Hadeer Akram Abdul Razzaq
University Sains Malaysia (USM), Malaysia
Title: The hazards of multiple pharmaceutical excipients…the unnoted polypharmacy
Biography:
Hadeer Akram AbdulRazzaq has completed his PhD at 2013 in School of Pharmaceutical Sciences, Universiti Sains Malaysia (USM). He conducted many researches in fields of clinical pharmacy and pharmacy practice. He is Assistant Professor in University Sains Malaysia (USM). He published more than 70 papers and abstracts in reputed journals and has been served as Editorial Board Member and active reviewer in several journals. He is member in American College of Clinical Pharmacy (ACCP), American Heart Association (AHA), International Society of Pharmacovigilance (ISOP), and Asian Pacific Society of Respirology (APSR).
Abstract:
In spite of the availability of polypharmacy guidelines for the cardiac pharmacotherapy, there has yet to be a guideline for the polypharmacy of pharmaceutical excipients. This study aims to determine whether there is an impact on the multiple uses of pharmaceutical excipients and to detect the polypharmacy of pharmaceutical excipients according to the severity of the adverse drug reactions (ADRs).
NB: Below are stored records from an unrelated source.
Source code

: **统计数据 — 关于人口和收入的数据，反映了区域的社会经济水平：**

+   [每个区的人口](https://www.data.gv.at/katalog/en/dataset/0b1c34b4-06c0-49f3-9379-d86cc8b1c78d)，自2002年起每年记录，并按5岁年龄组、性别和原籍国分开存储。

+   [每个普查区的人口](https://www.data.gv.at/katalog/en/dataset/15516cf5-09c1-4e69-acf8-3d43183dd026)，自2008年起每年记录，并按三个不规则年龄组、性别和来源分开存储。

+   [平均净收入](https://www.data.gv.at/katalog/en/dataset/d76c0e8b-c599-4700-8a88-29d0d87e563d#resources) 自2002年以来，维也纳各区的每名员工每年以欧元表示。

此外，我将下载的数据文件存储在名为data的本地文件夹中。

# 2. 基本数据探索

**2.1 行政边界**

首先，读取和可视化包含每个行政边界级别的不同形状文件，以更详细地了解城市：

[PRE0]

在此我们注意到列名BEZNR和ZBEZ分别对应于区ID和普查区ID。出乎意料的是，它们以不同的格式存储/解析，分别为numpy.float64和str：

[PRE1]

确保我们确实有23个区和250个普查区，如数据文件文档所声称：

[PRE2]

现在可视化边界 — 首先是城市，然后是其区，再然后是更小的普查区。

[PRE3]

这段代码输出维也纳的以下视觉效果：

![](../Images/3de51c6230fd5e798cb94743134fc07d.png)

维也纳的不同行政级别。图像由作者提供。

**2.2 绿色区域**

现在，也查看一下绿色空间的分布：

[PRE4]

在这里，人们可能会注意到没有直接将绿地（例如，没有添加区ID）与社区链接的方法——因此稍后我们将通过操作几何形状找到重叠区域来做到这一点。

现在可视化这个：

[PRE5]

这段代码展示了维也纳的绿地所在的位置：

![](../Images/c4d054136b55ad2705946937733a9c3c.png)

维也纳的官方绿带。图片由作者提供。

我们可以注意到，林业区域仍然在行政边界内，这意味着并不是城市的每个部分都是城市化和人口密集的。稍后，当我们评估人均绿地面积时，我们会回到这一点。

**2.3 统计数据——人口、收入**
There were 504 cardiac patients involved and attended at the cardiac clinic of Penang General Hospital, Malaysia. A validated self-reporting questionnaire used to collect 56 symptoms, while serious ADRs were collected from their progress file. All information about the pharmaceutical excipients was collected either from medications’ leaflets or directly from the manufacturers. The result of the study showed that polypharmacy and severity of excipients' ADRs depended on the number of the same type of excipient. The number of ADRs reported by patients was 22, 54, 42, 38, and 42 for those who received 5, 10, 15, 20, and 22 excipients respectively. Moderate and severe complaints of ADRs were significantly increased if the number of active and excipients was higher than 11 and 15 respectively. Current study predicted the polypharmacy of excipient to be 10 (alone) and 15 (with active ingredients). Pharmacists’ awareness needs to be improved by implementing education interventional programs. Beside this, the prescriptions are needed to be checked especially the pharmaceutical excipients to avoid the polypharmacy of pharmaceutical excipients in those use chronic multiple therapies to minimize the incidence of ADRs.